Phil, God rest him, was thrifty man, not much given to spending a dollar until it had been squeezed and pressed until every last drop of value had been wrung out of it. And even then, it had to be pried from his clutching fingers. I, on the other hand, have always believed that money is nothing more than a means to an end, that end being the gratification of needs and desires.

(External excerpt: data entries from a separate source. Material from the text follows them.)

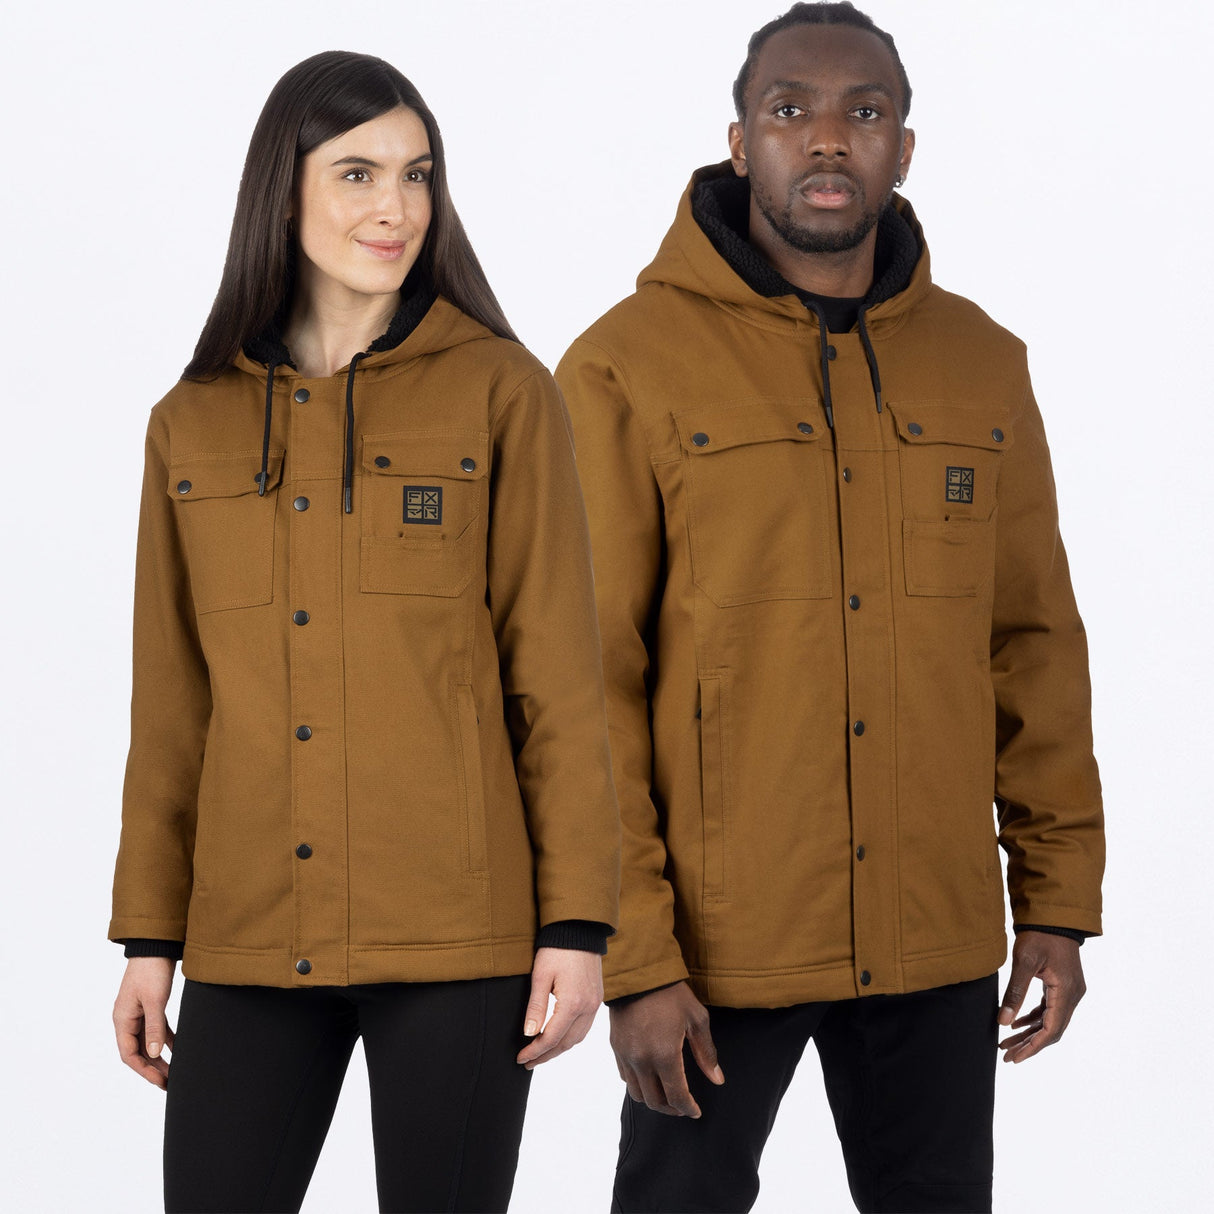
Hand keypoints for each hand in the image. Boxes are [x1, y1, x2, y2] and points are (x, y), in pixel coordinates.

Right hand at [113, 956, 176, 1088]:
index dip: (145, 1070)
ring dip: (160, 1057)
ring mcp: (139, 1014)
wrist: (156, 946)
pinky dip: (167, 1040)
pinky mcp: (151, 1006)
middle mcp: (128, 1020)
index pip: (130, 1055)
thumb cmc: (151, 970)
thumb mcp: (154, 1000)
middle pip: (139, 1052)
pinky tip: (179, 1050)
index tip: (160, 1081)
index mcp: (122, 1020)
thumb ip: (155, 1028)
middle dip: (154, 1068)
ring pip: (148, 1042)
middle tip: (171, 1083)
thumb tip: (156, 1054)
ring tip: (175, 1072)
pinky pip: (157, 1030)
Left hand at [515, 947, 602, 1068]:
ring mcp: (595, 1004)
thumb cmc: (557, 949)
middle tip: (527, 1062)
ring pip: (577, 1038)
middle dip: (546, 1055)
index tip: (520, 1057)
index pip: (551, 1038)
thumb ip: (536, 1007)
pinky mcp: (597, 999)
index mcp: (573, 1003)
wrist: (580, 930)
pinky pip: (585, 1027)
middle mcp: (588, 1007)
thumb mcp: (540, 976)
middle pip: (566, 1043)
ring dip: (559, 1048)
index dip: (535, 1051)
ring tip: (541, 1054)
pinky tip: (559, 1037)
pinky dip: (570, 1037)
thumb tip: (529, 1034)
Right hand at [609, 981, 723, 1117]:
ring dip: (653, 1100)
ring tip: (667, 1095)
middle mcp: (642, 1060)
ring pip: (637, 1094)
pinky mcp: (616, 1047)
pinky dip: (638, 1085)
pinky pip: (625, 1077)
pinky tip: (649, 1078)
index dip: (688, 1108)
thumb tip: (717, 1079)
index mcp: (665, 1055)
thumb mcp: (696, 1019)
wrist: (639, 974)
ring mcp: (626, 1055)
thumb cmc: (671, 993)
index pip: (676, 1096)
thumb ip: (706, 1052)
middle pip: (655, 1101)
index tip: (696, 1112)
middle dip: (672, 1109)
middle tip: (683, 1107)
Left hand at [998, 931, 1085, 1063]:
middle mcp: (1073, 995)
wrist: (1054, 914)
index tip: (1015, 1058)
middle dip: (1029, 1044)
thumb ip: (1014, 993)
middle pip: (1051, 1030)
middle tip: (1006, 1055)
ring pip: (1050, 1021)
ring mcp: (1070, 991)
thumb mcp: (1024, 962)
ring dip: (1030, 1033)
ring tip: (1006, 1042)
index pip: (1051, 1030)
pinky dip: (1034, 1018)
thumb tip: (1003, 1022)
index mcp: (1067, 992)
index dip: (1032, 1047)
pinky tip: (1016, 1023)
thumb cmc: (1040, 934)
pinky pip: (1049, 1009)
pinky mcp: (1063, 985)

For thirty-five years, we slept in the same tired old bed with the same tired old mattress. Every time I suggested that a new bed might bring new life to our tired old bodies, Phil would go out and get another piece of used plywood and slide it between the mattress and the box spring. Finally, I'd had enough and decided, come hell or high water, we were going to have a new bed, or more novel yet, a whole new matching bedroom suite. The problem was in getting Phil to agree and that required a lot of groundwork.

Over the next month or so, I initiated a campaign of moans and groans, not all of them artificial, of tossing and turning. I professed not to be able to sleep, or, in fact, do anything else, in that awful bed, the sixth piece of plywood notwithstanding, and perhaps I should go and sleep upstairs in one of the spare rooms. Through all of this Phil stood firm on his plywood. At last, it was time to pull out the big artillery. “ Maybe, because I'm so tired all the time from the tossing and not sleeping,” I began, in a weary voice, “ I could get my mother to come out and help a few weeks...”

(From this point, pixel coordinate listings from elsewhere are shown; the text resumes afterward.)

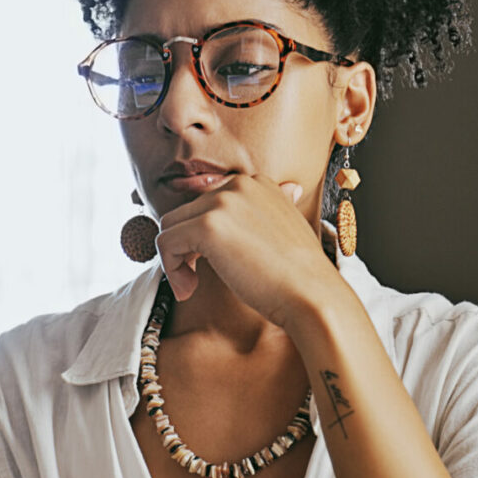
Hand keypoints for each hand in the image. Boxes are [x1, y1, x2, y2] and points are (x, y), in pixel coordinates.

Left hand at [153, 174, 344, 325]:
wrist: (311, 294)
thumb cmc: (299, 272)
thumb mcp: (286, 227)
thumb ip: (270, 209)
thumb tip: (287, 189)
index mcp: (256, 183)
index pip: (207, 202)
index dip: (202, 234)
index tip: (210, 260)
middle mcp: (238, 184)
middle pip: (185, 213)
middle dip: (186, 246)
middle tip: (197, 276)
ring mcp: (222, 203)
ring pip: (170, 226)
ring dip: (175, 258)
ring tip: (190, 285)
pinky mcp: (207, 226)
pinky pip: (166, 242)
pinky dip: (170, 268)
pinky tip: (189, 288)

Two days later, we were at the Furniture Warehouse looking at beds. With the merest amount of subtle manipulation, the bed grew into a suite. And with one final scintilla of strategy, that bedroom suite metamorphed from the cheapest on the floor to the one I had decided on five minutes after our arrival. It wasn't easy but it was exhilarating, and, as we all know, it isn't whether you win or lose, it's how you play the game.

Personally, of course, I believe that winning can't be too highly over-rated, either.